The psych-rock trio recorded Hi-Action with Do Make Say Think's Justin Small producing. They worked on the album at the famous Bathhouse Studio and Toronto's Palace Sound. Mimico features the talents of Ben Oginz, Jeremiah Knight, and Nick Kervin.
It's been an uncertain road to the first studio recording from Halifax indie-pop group The Staples, but after a period of inactivity, it's finally here. The Staples arose following the implosion of garage punk act the Fat Stupids, but the group hit a few stumbling blocks getting these recordings out. The band's first release has finally arrived as a 7-song EP titled Torn. It's worth the wait, though, as these songs are awash in cool vocal harmonies, making tracks like "Can't" and "Starry Skies" just remarkably compelling and full of character.
This recording features Matty Grace and Coleman Johnston of Future Girls, Craig Hamlin of Togan Death Grip, with Tye Springall (of The Noisy Life podcast among other projects). Grace and Hamlin both played in Fat Stupids before The Staples formed. It remains to be seen if The Staples get back on stage anytime soon, but here's hoping.
Toronto jangle-pop quartet Ducks Unlimited has signed with Spanish label Bobo Integral for the release of their debut EP. Titled Get Bleak, the four-song 7" is set to arrive on November 29. That four will include the previously previewed title track (which you may recall featured Laura Hermiston of Twist) and the new single "Anhedonia." You can check that one out below.
Andrew Woods' off-kilter yacht-rock project Legal Vertigo has a new single up. "Feelin' Finite" will appear on the project's debut full-length Tragic Future Film Star on November 15. It's due from Dine Alone Records. The new track was accompanied by a video directed by fellow singer-songwriter Basia Bulat. You can check it out below.
Based in Montreal, Woods and Bulat have been collaborating on this project for a few years. The act originally performed under the name Napster Vertigo.

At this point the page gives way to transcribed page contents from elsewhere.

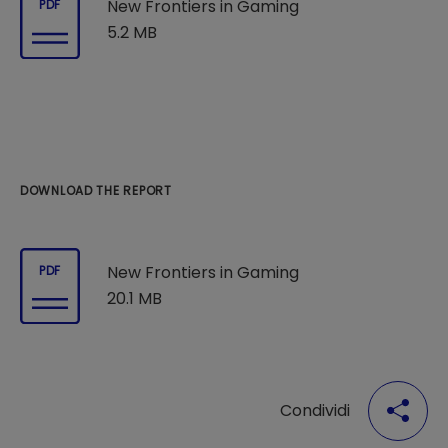
New Frontiers in Gaming
PDF
5.2 MB
DOWNLOAD THE REPORT
New Frontiers in Gaming
PDF
20.1 MB
Condividi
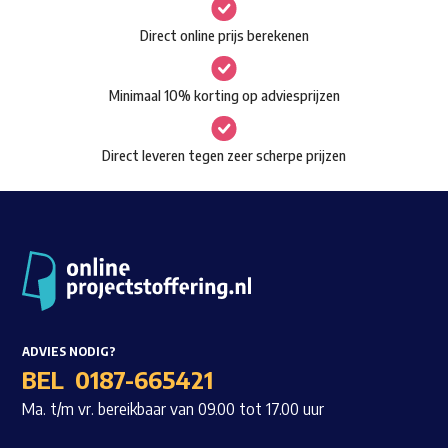
gekozen
Waar ben je naar op zoek?
Direct online prijs berekenen
worden
op
Minimaal 10% korting op adviesprijzen
de
productpagina
Direct leveren tegen zeer scherpe prijzen
ADVIES NODIG?
BEL
0187-665421
Ma. t/m vr. bereikbaar van 09.00 tot 17.00 uur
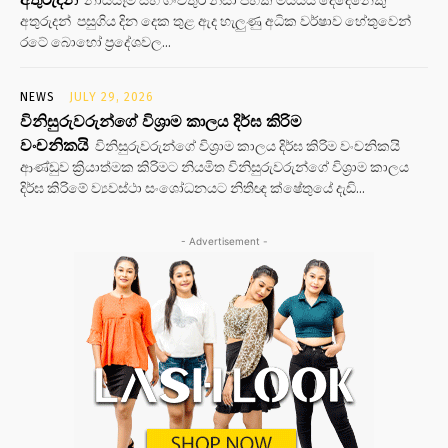
අතුරුදන් පසුගිය දින දෙක තුළ ඇද හැලුණු අධික වර්ෂාව හේතුවෙන්
රටේ බොහෝ ප්‍රදේශවල...
NEWS
JULY 29, 2026
විනිසුරුවරුන්ගේ විශ්‍රාම කාලය දිර්ඝ කිරිම
වංචනිකයි
විනිසුරුවරුන්ගේ විශ්‍රාම කාලය දිර්ඝ කිරිම වංචනිකයි
ආණ්ඩුව ක්‍රියාත්මක කිරිමට නියමිත විනිසුරුවරුන්ගේ විශ්‍රාම කාලය
දිර්ඝ කිරිමේ ව්‍යවස්ථා සංශෝධනයට නිතීඥ ක්ෂේතුයේ දැඩි...
- Advertisement -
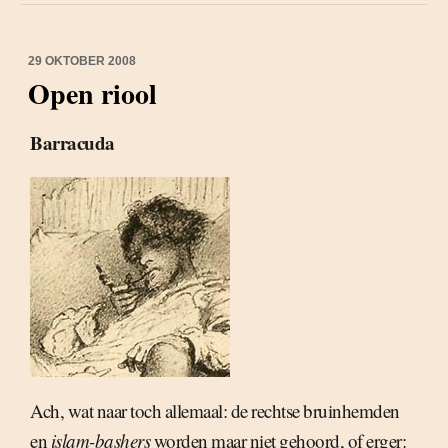
29 OKTOBER 2008
Open riool
Barracuda
Ach, wat naar toch allemaal: de rechtse bruinhemden
en
islam-bashers
worden maar niet gehoord, of erger:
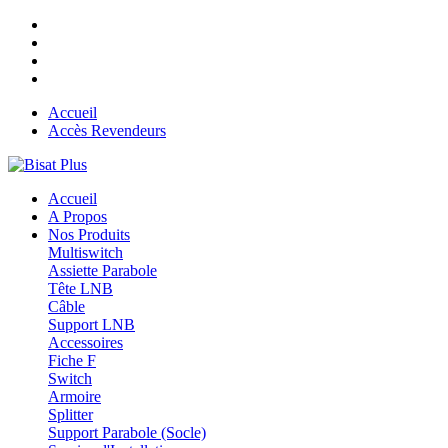
Accueil
Accès Revendeurs
Accueil
A Propos
Nos Produits
Multiswitch
Assiette Parabole
Tête LNB
Câble
Support LNB
Accessoires
Fiche F
Switch
Armoire
Splitter
Support Parabole (Socle)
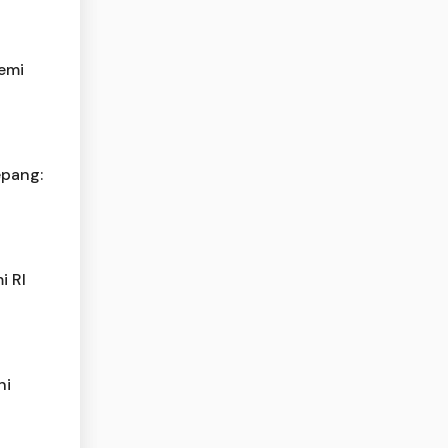
emi
epang:
i RI
ni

Back in September, we learned of Lost Wisdom pt. 2, a sequel to the 2008 collaboration between Moncton singer-songwriter Julie Doiron and Phil Elverum's Washinton-based Mount Eerie. A new song from the album is now online, titled "Belief pt. 2." Elverum commented on the track:
"'Belief pt. 2' is the last song on the album. It comes at the end of a meandering path through uncertainty, devotion, sad reminiscence, hopeful idealism; songs coursing over uneven terrain. This album conclusion is a flag planted, a declaration of belief in love no matter what, the culminating answer to all of the asking that came before. Eroded down by life's changes to an elemental necessity, I make an offering of a final simple gesture of love.
Julie and I recorded this song at night with the doors and windows all the way open, hoping to get the nighthawks and night air onto the recording. The other songs were recorded during the day, but this song is a night song. We tried to make our version of sacred music, under stars in the high dark cool air."
The record arrives on November 8 release on the P.W. Elverum & Sun label.